STOCKHOLM — A key to helping Volvo Cars’ EVs achieve price parity with comparable combustion-powered models will be an affordable small SUV the automaker plans to reveal in 2023.
Volvo showed a teaser image of the vehicle at the end of its introduction of the new EX90 flagship electric large SUV here Wednesday.
The EV will be a “city car aimed at a younger demographic who can subscribe to it and make it their first Volvo,” CEO Jim Rowan told Automotive News Europe.
“If we can get them in as first-time Volvo owners then we can try to maintain them as customers” as they marry and start families and require bigger vehicles, such as the EX90, Rowan said. But the flagship SUV is not an option for first-time car owners with starting prices in the 100,000-euro range.
In Europe, Volvo sibling brand Lynk & CO sells its 01 plug-in hybrid, which is a derivative of the Volvo XC40, via a subscription plan that costs 550 euros a month in Germany.
Volvo’s next EV is also poised to be a key contributor to the automaker reaching a goal of selling 600,000 battery-powered vehicles by 2025, up from about 40,500 through 10 months of this year.
Volvo has had recent success moving into lower segments. The XC40 became its No. 2-seller globally in 2019, two years after its debut, providing the brand with the boost it needed to reach its highest global sales total ever that year at 705,452. Today, the XC40 accounts for 26 percent of the brand’s worldwide volume.
Volvo previously announced plans for the small SUV, which will slot in below its XC40 compact SUV and C40 compact crossover, that it said would share the Sustainable Experience Architecture (SEA) that the Swedish automaker helped parent Zhejiang Geely Holding develop.
Smart’s #1, the first car from the brand’s new status as an electric-only joint venture between Geely and Mercedes-Benz, is on track to join Europe’s nascent small premium crossover segment in early 2023. The only other model in the niche is the DS 3 E-Tense.
The #1 marks the first appearance of Geely’s SEA electric vehicle architecture in Europe. The scalable platform can be adapted for nearly every segment size. Eventually, it will underpin vehicles from six or seven Geely brands, the automaker says.
The #1 is built in Smart’s factory in Xi’an, China, and will be exported to Europe.
Along with the money it will save by sharing a platform, Volvo has indicated that it is looking at less expensive battery chemistries than the lithium ion used in the EX90, naming lithium iron phosphate (LFP) as a candidate.
Rowan said other factors that should help bring down EV costs are improved energy density, faster charging speeds “and the addition of LFP on certain cars.” He declined to say whether that would include the small SUV.
Volvo cell provider CATL has already had success making LFP packs more affordable.
A recent teardown of the Chinese company’s LFP pack used in Shanghai-built versions of the Tesla Model 3 overseen by analysts from UBS bank revealed that CATL’s solution was the global leader in affordability at $131 per kilowatt hour.

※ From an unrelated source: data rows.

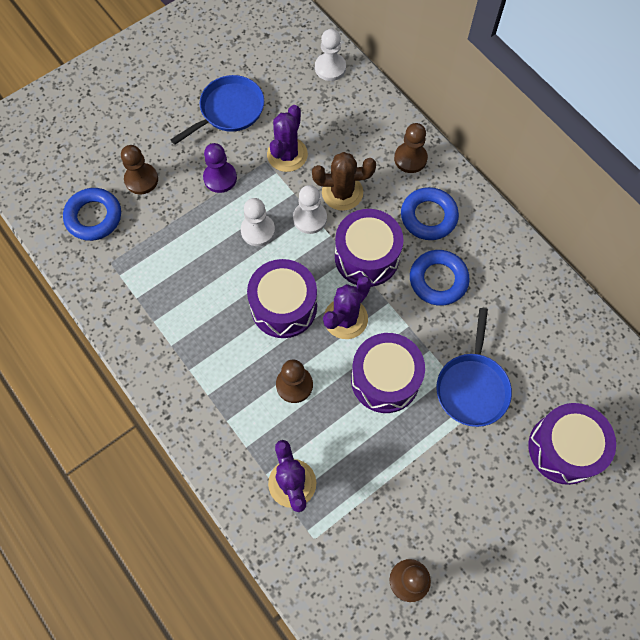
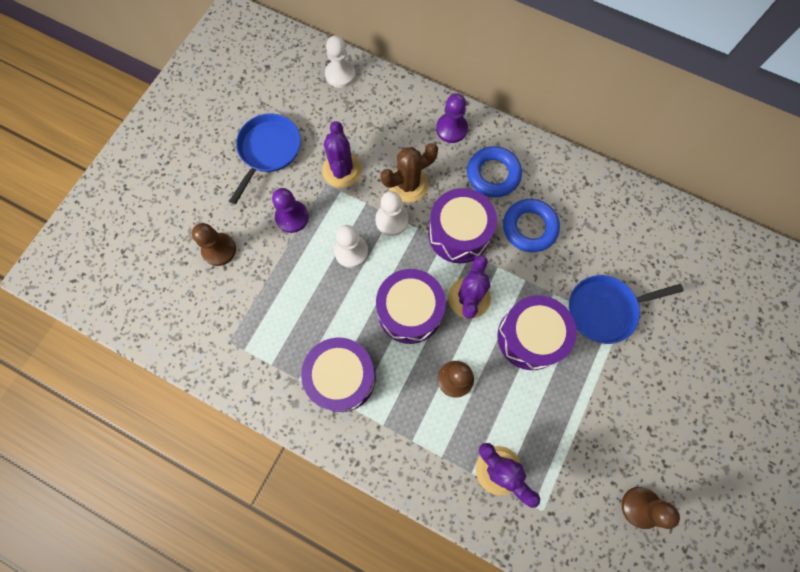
camera: 25 degrees left, 5 degrees up
blue ring [63,188,121,241] -> none
brown pawn [394,123,428,173] -> purple pawn [436,94,468,143]
blue pan [436,308,512,427] -> blue pan turned 90 degrees clockwise [569,275,684,344]
purple drum [528,403,616,485] -> purple drum moved to [301,338,376,412]

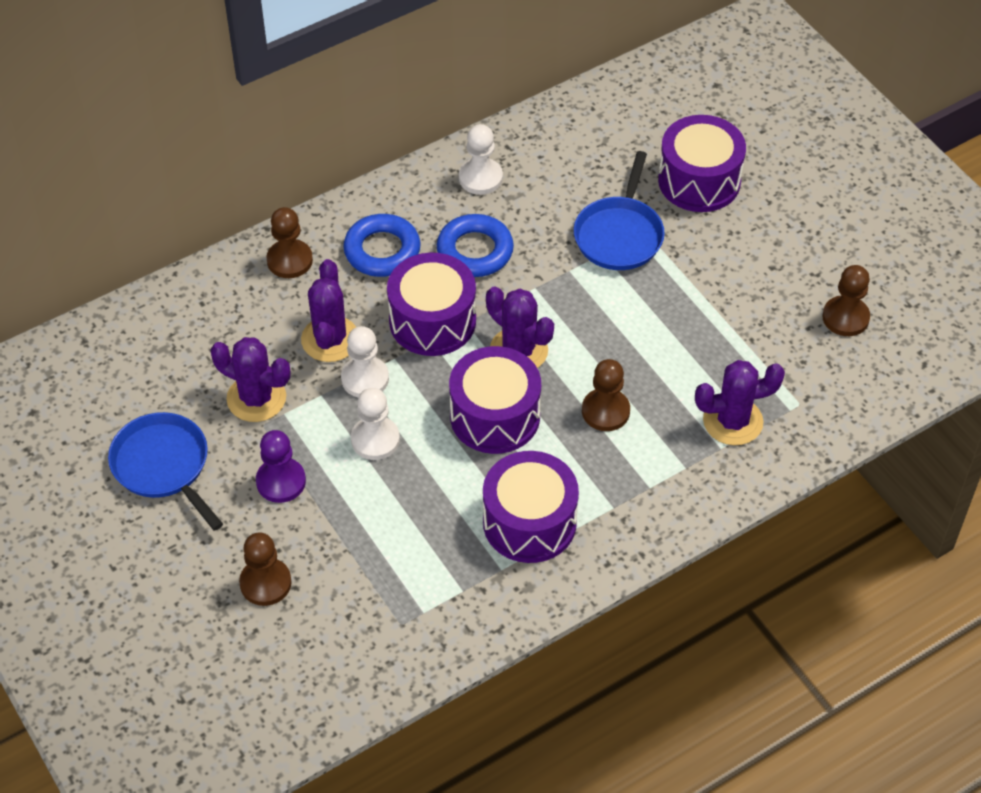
camera: 60 degrees left, 20 degrees down
white pawn [325,36,356,88] -> white pawn moved to [459,124,503,195]
brown cactus [380,143,438,202] -> purple cactus [301,259,356,362]
purple pawn [436,94,468,143] -> brown pawn [267,207,313,278]
purple drum [497,295,577,370] -> purple drum moved to [658,115,746,212]

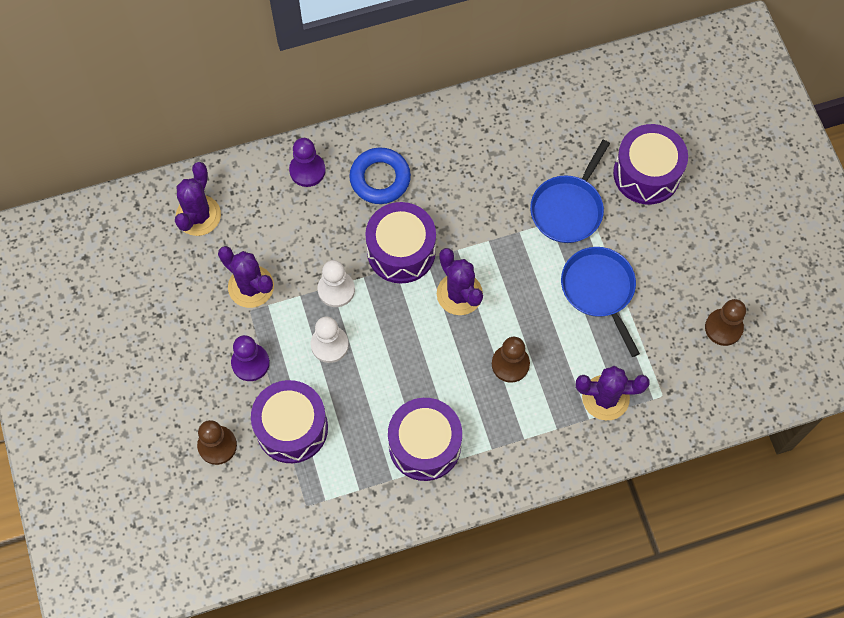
camera: 15 degrees right, 15 degrees up
blue pan [108,412,223,531] -> blue pan moved to [561,247,640,357]
brown pawn [267,207,313,278] -> purple pawn [289,138,326,187]
purple cactus [301,259,356,362] -> purple cactus moved to [175,162,221,236]
blue ring [437,214,514,277] -> none
purple drum [449,346,541,454] -> purple drum moved to [251,380,328,463]
white pawn [459,124,503,195] -> none

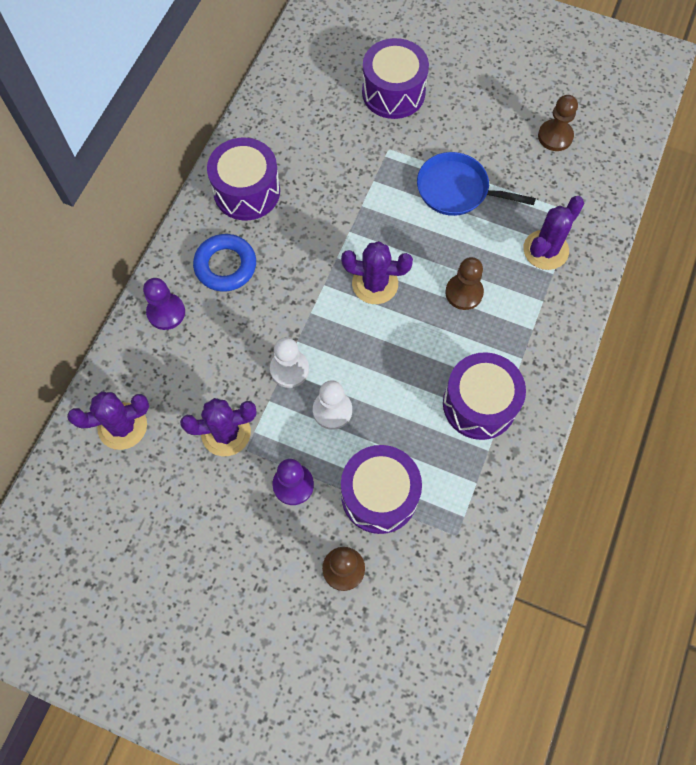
camera: 50 degrees left, 0 degrees up
purple cactus [175,162,221,236] -> purple cactus turned 75 degrees counterclockwise [67,392,149,450]
purple drum [365,202,436,283] -> purple drum moved to [207,138,280,220]
blue pan [530,140,610,243] -> none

Volvo said during its Capital Markets Day presentations in Stockholm on Thursday that it aims to have its battery pack costs down to less than $100 per kWh by 2025-26.
“We need to get price parity between BEV (battery-electric vehicle) and ICE (internal combustion engines) as quickly as possible,” Rowan said. “We think we’ll get there by mid-decade, around 2025.”
The small SUV, which was originally dubbed the XC20, is now widely expected to be called the EX30. This is in keeping with a nomenclature change that coincided with the EX90’s arrival, with the E being for electric and the X for crossover.
While Rowan stopped short of committing to using EX in the future, he said the new name did very well when Volvo tested it with customers. He said the combination of letters was immediately understandable to them.
“It’s pretty simple,” he said, adding that it helps that Volvo has spent decades getting people acquainted with XC for cross country. “They get that it’s an electric cross country.”
He said that one of the things he liked about Volvo when he joined the company was the simplicity of the nomenclature, because “a lot of companies can get that a bit mixed up.”
The small SUV will join Volvo’s first EV, the battery-powered version of the XC40, the C40 compact crossover and the EX90. Volvo plans to continue its annual debut of a new EV for the next four to five years, Rowan said.